RECORDS FOR THIS TASK Block Start

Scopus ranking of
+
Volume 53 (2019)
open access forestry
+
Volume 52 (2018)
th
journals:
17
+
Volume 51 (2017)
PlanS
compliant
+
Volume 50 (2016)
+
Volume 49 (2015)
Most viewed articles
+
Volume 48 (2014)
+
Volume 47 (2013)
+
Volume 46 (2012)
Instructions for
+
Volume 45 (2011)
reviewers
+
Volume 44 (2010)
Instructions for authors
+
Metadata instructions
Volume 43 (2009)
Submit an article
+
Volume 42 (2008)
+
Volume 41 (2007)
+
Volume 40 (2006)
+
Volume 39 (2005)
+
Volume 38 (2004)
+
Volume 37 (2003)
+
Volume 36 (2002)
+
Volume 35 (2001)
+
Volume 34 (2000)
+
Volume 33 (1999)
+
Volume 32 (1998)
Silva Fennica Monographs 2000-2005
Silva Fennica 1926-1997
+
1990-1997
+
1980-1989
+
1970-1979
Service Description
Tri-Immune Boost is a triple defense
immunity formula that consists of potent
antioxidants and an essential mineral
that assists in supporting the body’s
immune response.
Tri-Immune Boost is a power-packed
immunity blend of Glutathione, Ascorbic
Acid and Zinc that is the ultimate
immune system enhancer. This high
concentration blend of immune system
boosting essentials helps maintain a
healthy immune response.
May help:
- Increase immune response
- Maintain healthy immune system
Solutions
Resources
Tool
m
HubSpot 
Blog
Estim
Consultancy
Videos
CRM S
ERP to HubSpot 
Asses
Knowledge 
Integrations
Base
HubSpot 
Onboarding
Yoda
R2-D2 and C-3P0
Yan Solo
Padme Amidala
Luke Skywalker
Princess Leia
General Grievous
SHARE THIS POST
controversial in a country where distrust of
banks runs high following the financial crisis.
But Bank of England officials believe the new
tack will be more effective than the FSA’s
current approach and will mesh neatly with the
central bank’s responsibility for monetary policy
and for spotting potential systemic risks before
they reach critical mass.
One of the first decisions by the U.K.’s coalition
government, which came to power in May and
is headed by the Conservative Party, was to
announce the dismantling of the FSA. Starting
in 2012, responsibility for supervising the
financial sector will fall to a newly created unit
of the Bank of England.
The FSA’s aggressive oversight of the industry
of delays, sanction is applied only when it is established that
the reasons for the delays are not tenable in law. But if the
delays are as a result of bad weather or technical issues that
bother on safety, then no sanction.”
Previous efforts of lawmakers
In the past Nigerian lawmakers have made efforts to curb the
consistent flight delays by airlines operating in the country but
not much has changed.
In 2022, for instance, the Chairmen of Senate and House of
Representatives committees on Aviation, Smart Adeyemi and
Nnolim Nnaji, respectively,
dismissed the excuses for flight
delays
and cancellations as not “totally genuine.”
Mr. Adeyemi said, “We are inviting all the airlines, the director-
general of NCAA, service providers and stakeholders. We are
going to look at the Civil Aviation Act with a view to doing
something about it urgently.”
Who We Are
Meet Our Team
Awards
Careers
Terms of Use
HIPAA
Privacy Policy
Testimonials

RECORDS FOR THIS TASK Block End

WORK TO COMPLETE: Retype all of the data above line for line, changing nothing and keeping the original order.

OUTPUT FOR THIS TASK:
Scopus ranking of
+
Volume 53 (2019)
open access forestry
+
Volume 52 (2018)
th
journals:
17
+
Volume 51 (2017)
PlanS
compliant
+
Volume 50 (2016)
+
Volume 49 (2015)
Most viewed articles
+
Volume 48 (2014)
+
Volume 47 (2013)
+
Volume 46 (2012)
Instructions for
+
Volume 45 (2011)
reviewers
+
Volume 44 (2010)
Instructions for authors
+
Metadata instructions
Volume 43 (2009)
Submit an article
+
Volume 42 (2008)
+
Volume 41 (2007)
+
Volume 40 (2006)
+
Volume 39 (2005)
+
Volume 38 (2004)
+
Volume 37 (2003)
+
Volume 36 (2002)
+
Volume 35 (2001)
+
Volume 34 (2000)
+
Volume 33 (1999)
+
Volume 32 (1998)
Silva Fennica Monographs 2000-2005
Silva Fennica 1926-1997
+
1990-1997
+
1980-1989
+
1970-1979
Service Description
Tri-Immune Boost is a triple defense
immunity formula that consists of potent
antioxidants and an essential mineral
that assists in supporting the body’s
immune response.
Tri-Immune Boost is a power-packed
immunity blend of Glutathione, Ascorbic
Acid and Zinc that is the ultimate
immune system enhancer. This high
concentration blend of immune system
boosting essentials helps maintain a
healthy immune response.
May help:
- Increase immune response
- Maintain healthy immune system
Solutions
Resources
Tool
m
HubSpot 
Blog
Estim
Consultancy
Videos
CRM S
ERP to HubSpot 
Asses
Knowledge 
Integrations
Base
HubSpot 
Onboarding
Yoda
R2-D2 and C-3P0
Yan Solo
Padme Amidala
Luke Skywalker
Princess Leia
General Grievous
SHARE THIS POST
controversial in a country where distrust of
banks runs high following the financial crisis.
But Bank of England officials believe the new
tack will be more effective than the FSA’s
current approach and will mesh neatly with the
central bank’s responsibility for monetary policy
and for spotting potential systemic risks before
they reach critical mass.
One of the first decisions by the U.K.’s coalition
government, which came to power in May and
is headed by the Conservative Party, was to
announce the dismantling of the FSA. Starting
in 2012, responsibility for supervising the
financial sector will fall to a newly created unit
of the Bank of England.
The FSA’s aggressive oversight of the industry
of delays, sanction is applied only when it is established that
the reasons for the delays are not tenable in law. But if the
delays are as a result of bad weather or technical issues that
bother on safety, then no sanction.”
Previous efforts of lawmakers
In the past Nigerian lawmakers have made efforts to curb the
consistent flight delays by airlines operating in the country but
not much has changed.
In 2022, for instance, the Chairmen of Senate and House of
Representatives committees on Aviation, Smart Adeyemi and
Nnolim Nnaji, respectively,
dismissed the excuses for flight
delays
and cancellations as not “totally genuine.”
Mr. Adeyemi said, “We are inviting all the airlines, the director-
general of NCAA, service providers and stakeholders. We are
going to look at the Civil Aviation Act with a view to doing
something about it urgently.”
Who We Are
Meet Our Team
Awards
Careers
Terms of Use
HIPAA
Privacy Policy
Testimonials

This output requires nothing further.